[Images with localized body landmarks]
::::::
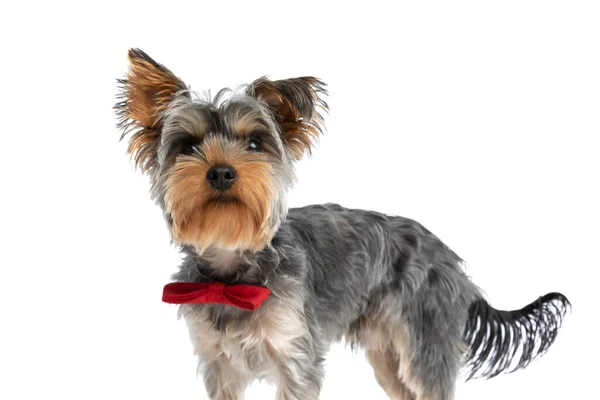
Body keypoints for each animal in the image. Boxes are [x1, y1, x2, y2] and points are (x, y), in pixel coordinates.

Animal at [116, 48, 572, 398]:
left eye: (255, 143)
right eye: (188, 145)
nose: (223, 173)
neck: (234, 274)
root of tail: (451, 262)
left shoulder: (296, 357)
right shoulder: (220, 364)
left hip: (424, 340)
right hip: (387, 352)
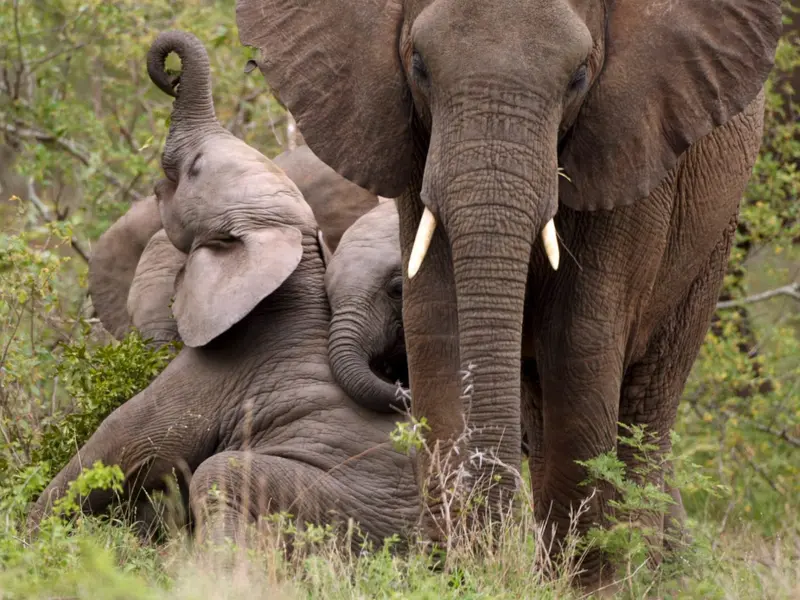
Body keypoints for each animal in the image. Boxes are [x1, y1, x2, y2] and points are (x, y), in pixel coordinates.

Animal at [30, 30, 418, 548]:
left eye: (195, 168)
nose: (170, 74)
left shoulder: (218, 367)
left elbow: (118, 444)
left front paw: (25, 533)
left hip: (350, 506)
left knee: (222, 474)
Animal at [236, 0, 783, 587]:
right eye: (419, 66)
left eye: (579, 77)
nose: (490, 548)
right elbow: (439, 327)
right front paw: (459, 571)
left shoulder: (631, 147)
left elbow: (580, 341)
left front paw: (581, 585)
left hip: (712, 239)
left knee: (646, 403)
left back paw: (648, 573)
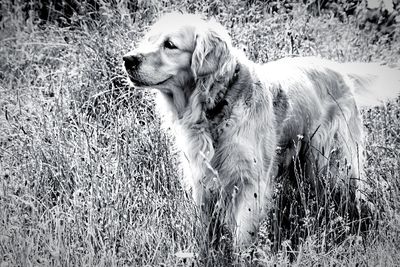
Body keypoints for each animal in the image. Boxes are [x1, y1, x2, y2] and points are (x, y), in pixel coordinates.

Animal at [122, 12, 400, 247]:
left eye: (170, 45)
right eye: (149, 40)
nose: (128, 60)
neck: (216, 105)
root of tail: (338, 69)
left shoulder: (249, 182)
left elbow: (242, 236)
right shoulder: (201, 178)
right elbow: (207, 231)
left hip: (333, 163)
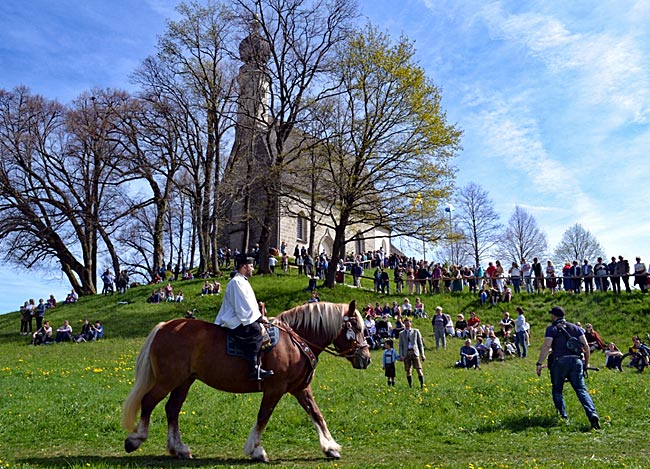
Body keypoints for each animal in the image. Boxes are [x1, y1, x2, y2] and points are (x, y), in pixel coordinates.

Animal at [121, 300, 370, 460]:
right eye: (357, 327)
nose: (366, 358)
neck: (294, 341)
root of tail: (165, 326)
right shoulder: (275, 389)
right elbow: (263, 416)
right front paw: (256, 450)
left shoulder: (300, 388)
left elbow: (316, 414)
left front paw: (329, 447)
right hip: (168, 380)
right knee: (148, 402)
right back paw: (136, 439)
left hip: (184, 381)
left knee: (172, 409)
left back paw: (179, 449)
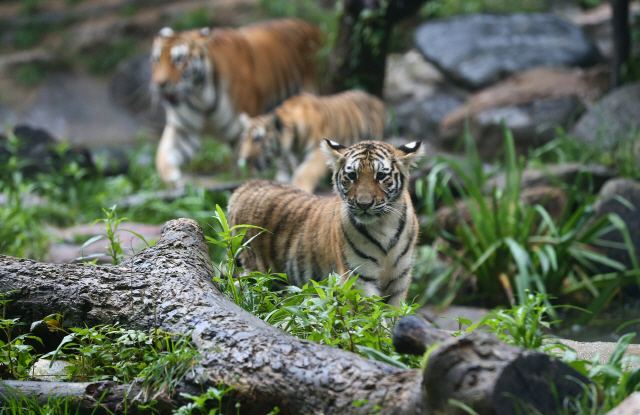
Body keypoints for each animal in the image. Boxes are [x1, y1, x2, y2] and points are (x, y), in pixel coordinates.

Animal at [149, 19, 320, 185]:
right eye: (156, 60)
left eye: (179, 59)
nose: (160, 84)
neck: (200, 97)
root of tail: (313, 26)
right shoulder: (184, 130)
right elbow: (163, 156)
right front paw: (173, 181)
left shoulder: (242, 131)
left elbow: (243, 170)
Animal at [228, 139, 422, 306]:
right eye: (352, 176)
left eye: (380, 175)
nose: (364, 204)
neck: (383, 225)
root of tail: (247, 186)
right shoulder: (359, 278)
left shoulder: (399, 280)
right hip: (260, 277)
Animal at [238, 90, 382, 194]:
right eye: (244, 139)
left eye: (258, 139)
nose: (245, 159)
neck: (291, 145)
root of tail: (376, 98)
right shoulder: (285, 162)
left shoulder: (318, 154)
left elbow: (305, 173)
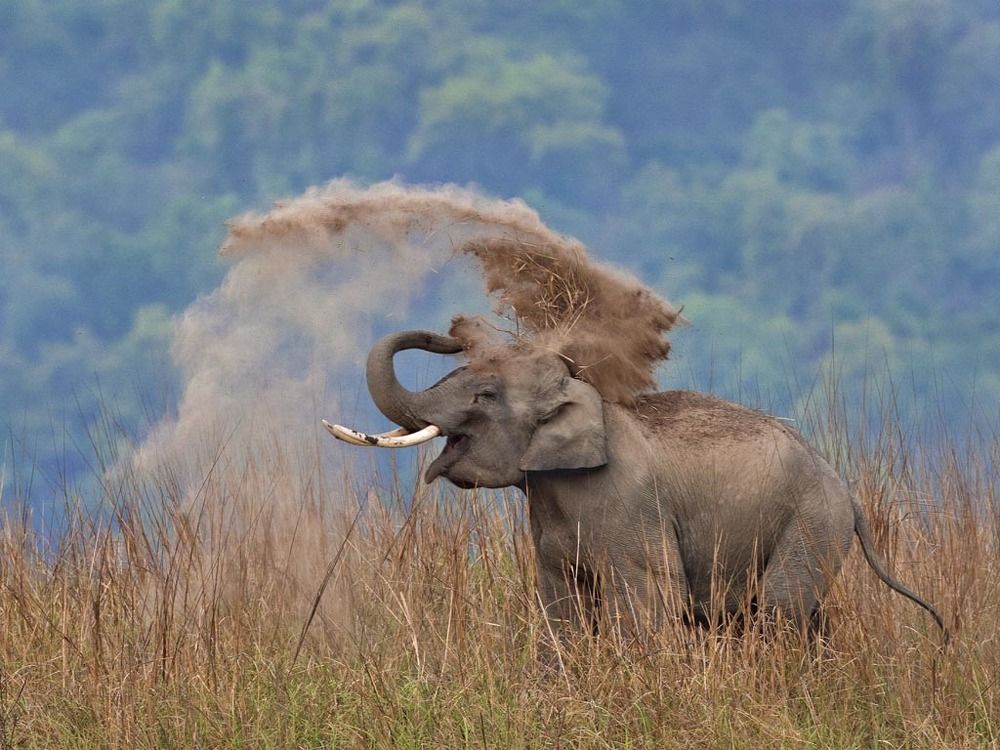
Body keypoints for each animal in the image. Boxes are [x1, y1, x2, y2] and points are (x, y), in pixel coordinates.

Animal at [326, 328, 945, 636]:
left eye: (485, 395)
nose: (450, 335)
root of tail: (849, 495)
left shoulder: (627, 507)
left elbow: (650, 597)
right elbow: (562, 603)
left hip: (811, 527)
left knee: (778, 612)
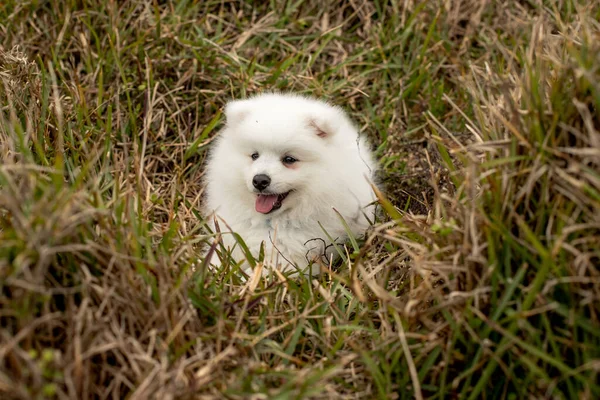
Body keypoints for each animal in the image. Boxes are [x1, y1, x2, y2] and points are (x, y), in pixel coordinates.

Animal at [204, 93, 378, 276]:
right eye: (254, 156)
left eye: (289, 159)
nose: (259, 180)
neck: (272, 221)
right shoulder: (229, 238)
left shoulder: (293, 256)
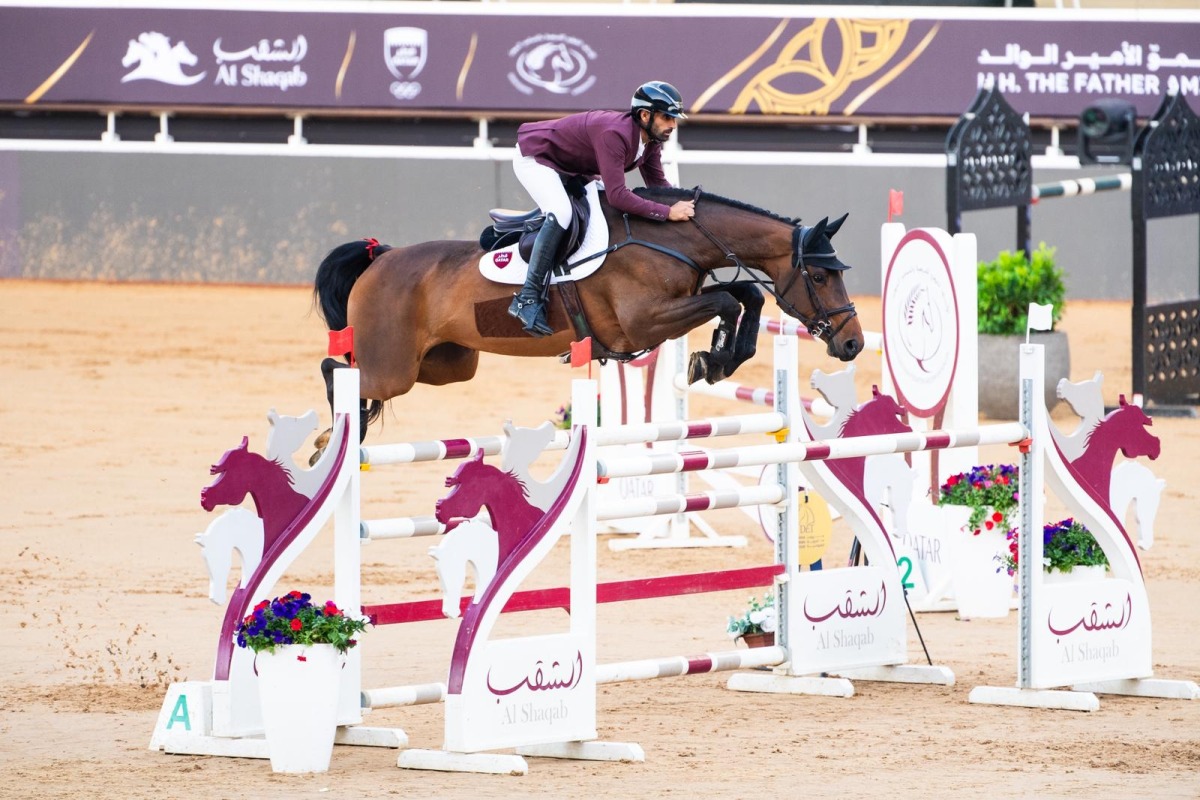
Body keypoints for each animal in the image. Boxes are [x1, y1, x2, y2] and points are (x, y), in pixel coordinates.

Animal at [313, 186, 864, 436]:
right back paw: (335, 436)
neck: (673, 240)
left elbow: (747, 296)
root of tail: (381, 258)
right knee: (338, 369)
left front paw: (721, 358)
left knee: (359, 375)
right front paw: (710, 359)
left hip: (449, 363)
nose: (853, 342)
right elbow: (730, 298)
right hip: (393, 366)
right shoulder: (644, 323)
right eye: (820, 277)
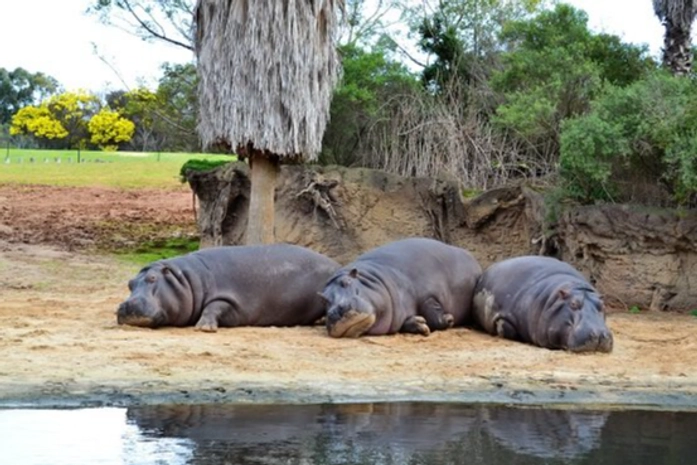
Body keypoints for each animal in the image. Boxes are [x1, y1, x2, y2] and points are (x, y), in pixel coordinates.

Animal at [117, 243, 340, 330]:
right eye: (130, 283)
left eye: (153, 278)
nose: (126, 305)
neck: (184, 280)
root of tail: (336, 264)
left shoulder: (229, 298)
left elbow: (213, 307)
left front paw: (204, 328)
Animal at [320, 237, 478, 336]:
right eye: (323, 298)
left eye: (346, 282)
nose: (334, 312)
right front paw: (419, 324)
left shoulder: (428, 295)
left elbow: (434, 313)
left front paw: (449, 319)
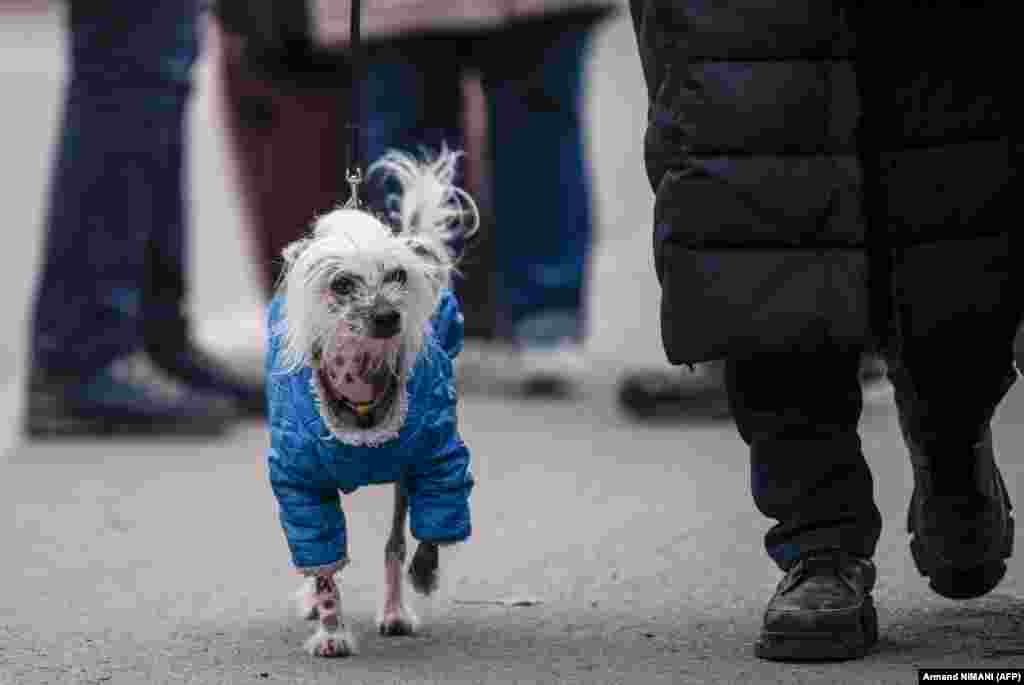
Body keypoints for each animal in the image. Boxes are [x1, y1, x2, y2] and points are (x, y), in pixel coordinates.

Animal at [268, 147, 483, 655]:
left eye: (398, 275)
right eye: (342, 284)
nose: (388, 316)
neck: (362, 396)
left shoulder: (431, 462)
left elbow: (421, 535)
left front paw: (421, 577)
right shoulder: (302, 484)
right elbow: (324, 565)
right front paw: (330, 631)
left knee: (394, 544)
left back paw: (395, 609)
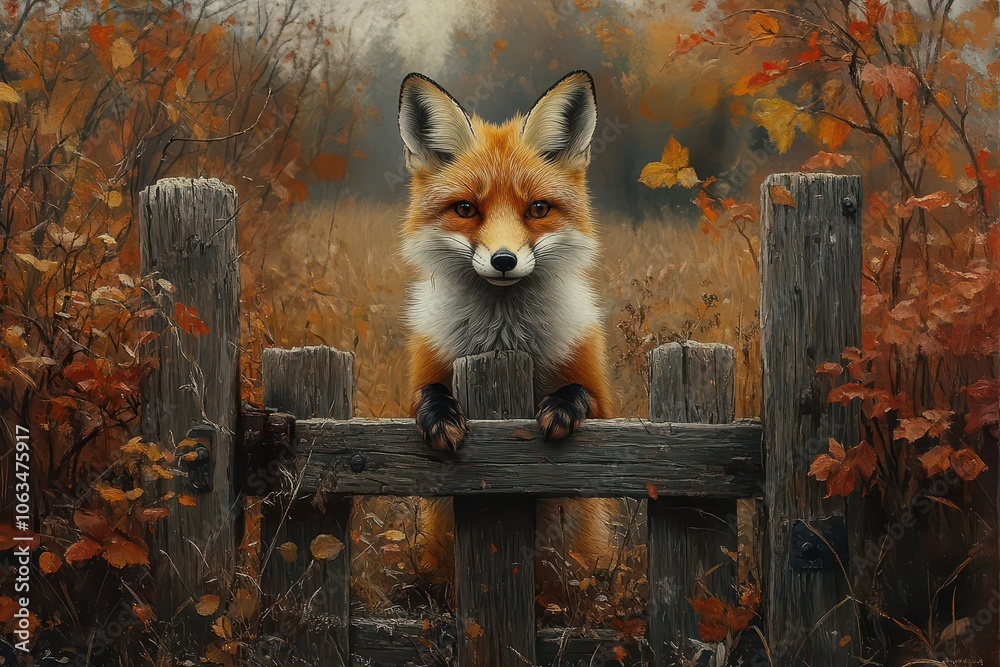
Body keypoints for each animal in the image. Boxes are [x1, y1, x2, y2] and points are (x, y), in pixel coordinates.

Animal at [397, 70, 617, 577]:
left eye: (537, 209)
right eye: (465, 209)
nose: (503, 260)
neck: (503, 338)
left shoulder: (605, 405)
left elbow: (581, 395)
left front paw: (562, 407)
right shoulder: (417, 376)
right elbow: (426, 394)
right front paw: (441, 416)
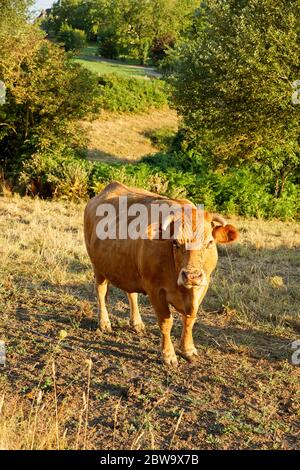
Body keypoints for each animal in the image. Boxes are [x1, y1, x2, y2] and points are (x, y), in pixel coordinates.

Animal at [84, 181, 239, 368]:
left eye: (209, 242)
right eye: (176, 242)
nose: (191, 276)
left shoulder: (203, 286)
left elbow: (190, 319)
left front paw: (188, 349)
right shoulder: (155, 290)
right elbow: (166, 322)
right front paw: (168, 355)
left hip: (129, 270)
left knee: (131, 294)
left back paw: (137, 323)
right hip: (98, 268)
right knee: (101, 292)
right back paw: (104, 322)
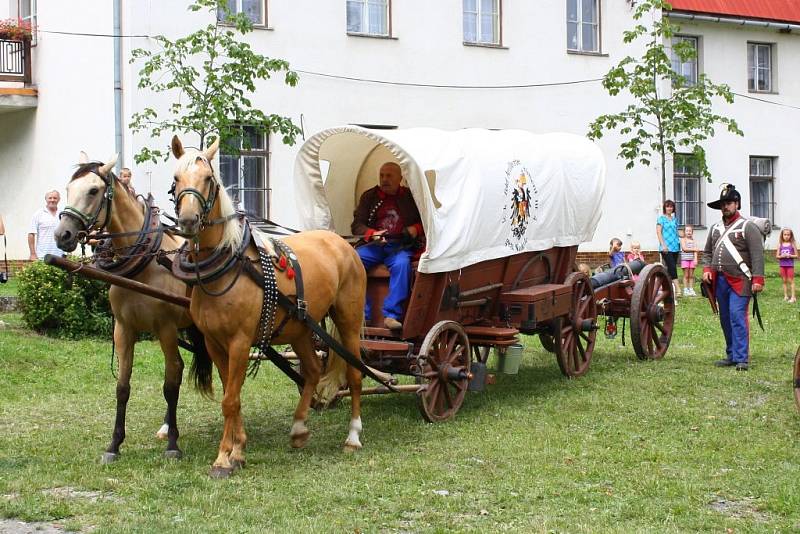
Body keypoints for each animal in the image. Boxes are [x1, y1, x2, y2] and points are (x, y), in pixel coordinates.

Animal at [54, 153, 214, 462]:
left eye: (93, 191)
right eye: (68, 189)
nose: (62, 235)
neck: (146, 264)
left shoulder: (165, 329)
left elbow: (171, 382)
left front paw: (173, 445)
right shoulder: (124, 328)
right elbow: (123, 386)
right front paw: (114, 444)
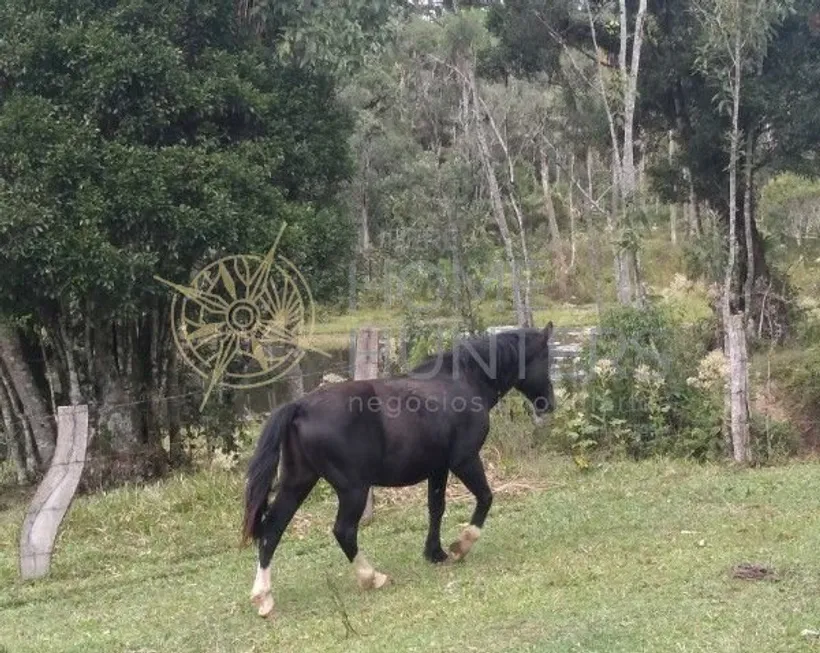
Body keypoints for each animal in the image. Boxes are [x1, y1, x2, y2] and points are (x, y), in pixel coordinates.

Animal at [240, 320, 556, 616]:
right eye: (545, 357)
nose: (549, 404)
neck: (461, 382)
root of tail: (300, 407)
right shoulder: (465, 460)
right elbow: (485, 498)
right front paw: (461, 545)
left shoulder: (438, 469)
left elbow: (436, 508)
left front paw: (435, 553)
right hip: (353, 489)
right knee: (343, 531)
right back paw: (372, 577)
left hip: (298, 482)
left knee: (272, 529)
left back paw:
::::::
= What is required =
Would you copy the lines above exactly, starting with the one that has "right shoulder: (155, 290)" and ending with the one that has "left eye: (93, 191)", both included, without the pictures?

= Task answer =
right shoulder: (155, 290)
right elbow: (166, 322)
right front paw: (168, 355)
left hip: (129, 270)
left knee: (131, 294)
left back paw: (137, 323)
right hip: (98, 268)
right knee: (101, 292)
right back paw: (104, 322)
Body keypoints for each animal in the image. Boxes are [x1, y1, x2, y2] and points are (x, y), in pixel coordinates.

Animal at [54, 153, 214, 462]:
left eye: (93, 191)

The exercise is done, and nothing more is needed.